**Supplied text**.
────
The Bank of North-America

Supreme Court of Pennsylvania.

April Term, 1793

CASE against the payee and indorser of a promissory note, drawn by George Henry, for 1100 dollars, payable in 45 days, and dated the 26th of March 1785. The defence was, that due notice had not been given of the drawer's non-payment of the note; and the following evidence was produced pro and con.

For the plaintiff, the runner of the bank stated, that he believed he gave the drawer notice when the note became due, as it was his custom to do; that it was also his custom, at the expiration of the three days grace, to give the indorser notice; and, he conceived, he must have called on the defendant on the evening of the last day of grace; but, if not then, he was very clear he called the next day, or the second succeeding day at farthest; that he thinks he spoke to the defendant's son, and supposes he mentioned his business; that his reason for thinking he gave notice is, that he has a memorandum of Henry's notes lying over; and the president of the bank was very particular about them, and the indorsers; that when he called at the defendant's counting-house, he gave verbal notice, that the indorsement was unpaid, and the person he saw, told him that he would inform the defendant of it; that it was not then a practice to leave written notice; and, finally, that he was not doubtful, but very clear, that he gave the notice.
────
**Data section**.
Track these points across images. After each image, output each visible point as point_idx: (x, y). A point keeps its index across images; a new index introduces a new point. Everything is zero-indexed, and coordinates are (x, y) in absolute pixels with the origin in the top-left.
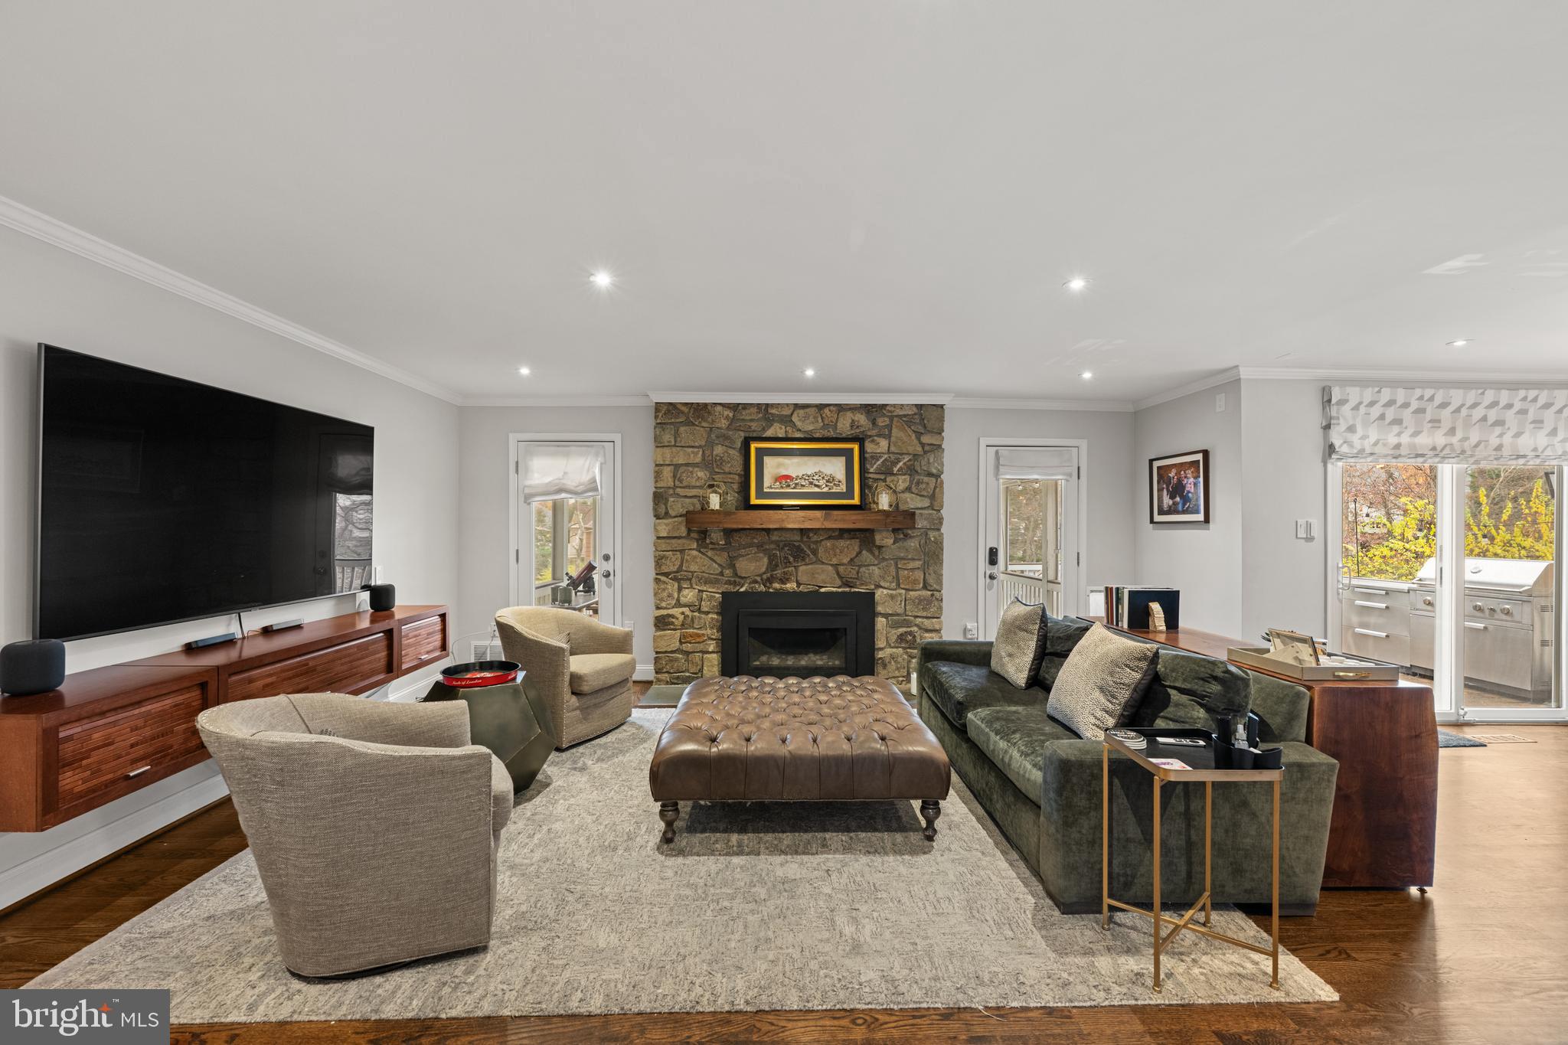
────
**Your tasks**.
[1] According to the case report, what was the amount of the promissory note drawn by George Henry?
[2] Please carry on with the case report, picking up right after its final sentence.
The material comes from a source separate from the case report.

**Written responses**.
[1] 1100 dollars.

[2]
For the defendant, his clerk declared that it was usual to leave notice of the protest of notes in writing; and that he did not recollect that either written, or verbal, notice was given in the present case. The defendant's son declared that he had no recollection of receiving any notice; but, on the contrary, he remembered,

Page 4 U.S. 127, 128

that, upon making an estimate of his father's indorsements at the bank, the cashier said they amounted to 2,300 dollars; and this being denied, Henry's note was produced; which was the first intimation that the son ever had of its existence, or of its being protested.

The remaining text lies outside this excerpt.